I turn now to a basic fact pattern to illustrate the impact of these changes and some of the intended (and likely unintended) consequences.

            Fact Pattern

  • A (owner/lessor) rents car to B (renter/lessee) who gives vehicle to C (driver) to use.

  • C hits D in an at‑fault accident.

  • D sues:

    • A (owner/lessor)

    • B (renter/lessee)

    • C (driver)

  • D (the plaintiff's) provable damages are $1.4M.

Discussion

  • The amendments require the policies to respond in the following manner:

  • The renter's own auto policy (assume minimum liability limits of $200K available).

  • The driver's own auto policy (assume minimum limits of $200K available).

  • The lessor's policy (assume third party liability limits of $1M).

The amendments to the Highway Traffic Act indicate that the lessor, lessee, and driver are joint and severally liable to the plaintiff.

Accordingly, the plaintiff could recover a judgment against the renter/lessee and/or the driver in the amount of $1.4M.

The lessor/owner's liability, however, is capped by the new amendments at $1M, less any amounts recovered under the third party liability provisions of policies issued to persons other than the lessor.

In this situation, that would mean that the lessor could only be held liable for $600K ($1M minus [$200K plus $200K]).

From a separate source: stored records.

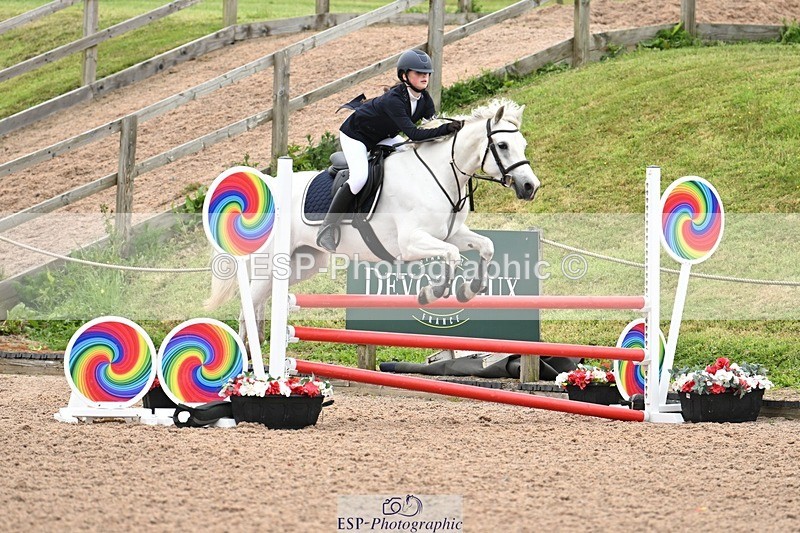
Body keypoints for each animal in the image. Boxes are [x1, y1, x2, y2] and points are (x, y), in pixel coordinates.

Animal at [205, 98, 540, 344]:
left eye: (523, 145)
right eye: (502, 146)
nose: (530, 187)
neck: (437, 174)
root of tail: (269, 189)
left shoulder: (450, 234)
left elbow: (485, 246)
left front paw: (469, 290)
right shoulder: (411, 243)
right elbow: (453, 255)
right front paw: (432, 292)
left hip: (302, 263)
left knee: (260, 304)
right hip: (272, 262)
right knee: (248, 309)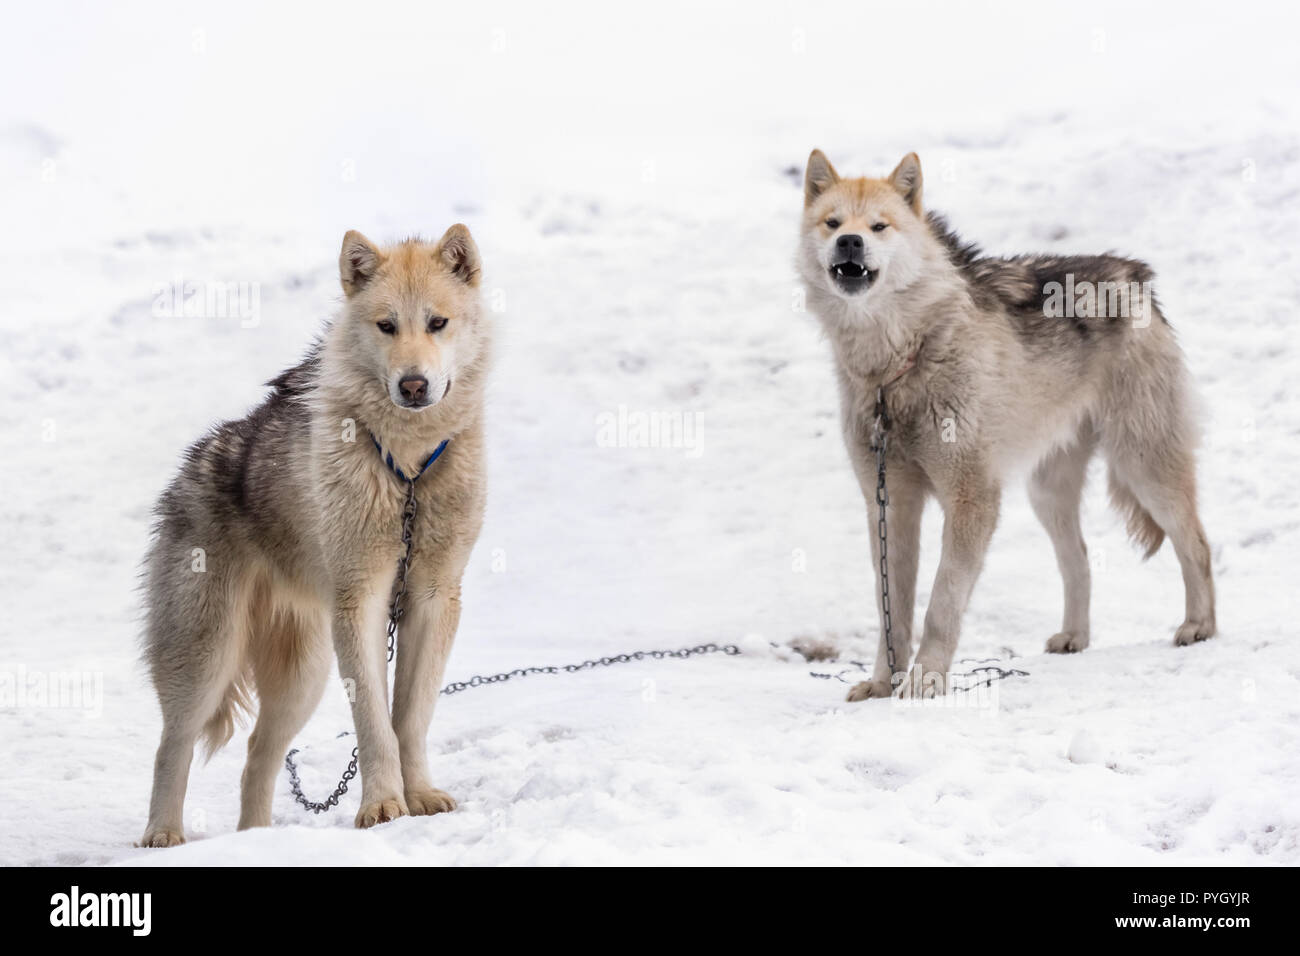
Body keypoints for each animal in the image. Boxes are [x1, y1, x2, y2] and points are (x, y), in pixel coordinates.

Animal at [139, 226, 488, 842]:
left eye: (438, 322)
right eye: (386, 325)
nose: (413, 385)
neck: (408, 473)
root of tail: (189, 466)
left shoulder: (434, 597)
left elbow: (411, 717)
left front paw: (420, 797)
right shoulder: (362, 601)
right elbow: (375, 723)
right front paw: (381, 808)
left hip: (304, 676)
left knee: (258, 754)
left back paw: (257, 841)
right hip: (208, 657)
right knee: (171, 745)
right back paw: (164, 839)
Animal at [795, 151, 1211, 702]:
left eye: (879, 227)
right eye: (833, 223)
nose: (850, 242)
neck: (899, 363)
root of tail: (1133, 276)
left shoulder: (972, 498)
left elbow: (941, 602)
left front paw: (926, 681)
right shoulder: (890, 505)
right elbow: (892, 611)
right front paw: (882, 684)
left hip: (1144, 468)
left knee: (1197, 543)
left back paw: (1200, 627)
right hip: (1047, 495)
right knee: (1079, 560)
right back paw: (1074, 638)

The stated legislative intention was to restrict payouts under lessor's policy (see Hansard discussion on this point).

However, it may be that this result has not been effected.

The driver will likely be deemed as an insured on the lessor's policy. This flows from the operation of Section 239 of the Insurance Act which extends coverage in a motor vehicle liability policy to the person named therein (the owner/lessor), and every other person who, with the named person's consent, drives the automobile.

Accordingly, assuming consent is not an issue, the driver will be an unnamed insured under the owner/lessee's policy, and will have presumably the full liability limits available to him or her to satisfy the judgment. See s. 244, rights of unnamed insureds.

Interestingly, the lessee likely does not enjoy the same benefit (as being an unnamed insured under the lessor's policy), since he is not driving the vehicle at the time of the accident.

Unless the lessor has a very specifically worded liability policy which does not enure to the benefit of others, then even though the named insured (lessor/owner) will enjoy the benefits of a cap on his or her liability, unnamed insureds (including the driver) who do not enjoy a capped liability would appear to retain full access to the entire third party liability limits available under the lessor's policy.

Accordingly, much will depend upon the wording of the umbrella and excess policies carried by the car rental companies.

However, it would appear that in failing to cap the liability of unnamed insureds on the lessor's policy, the legislation has likely failed to effectively restrict the potential payments under the lessor's policy to $1M.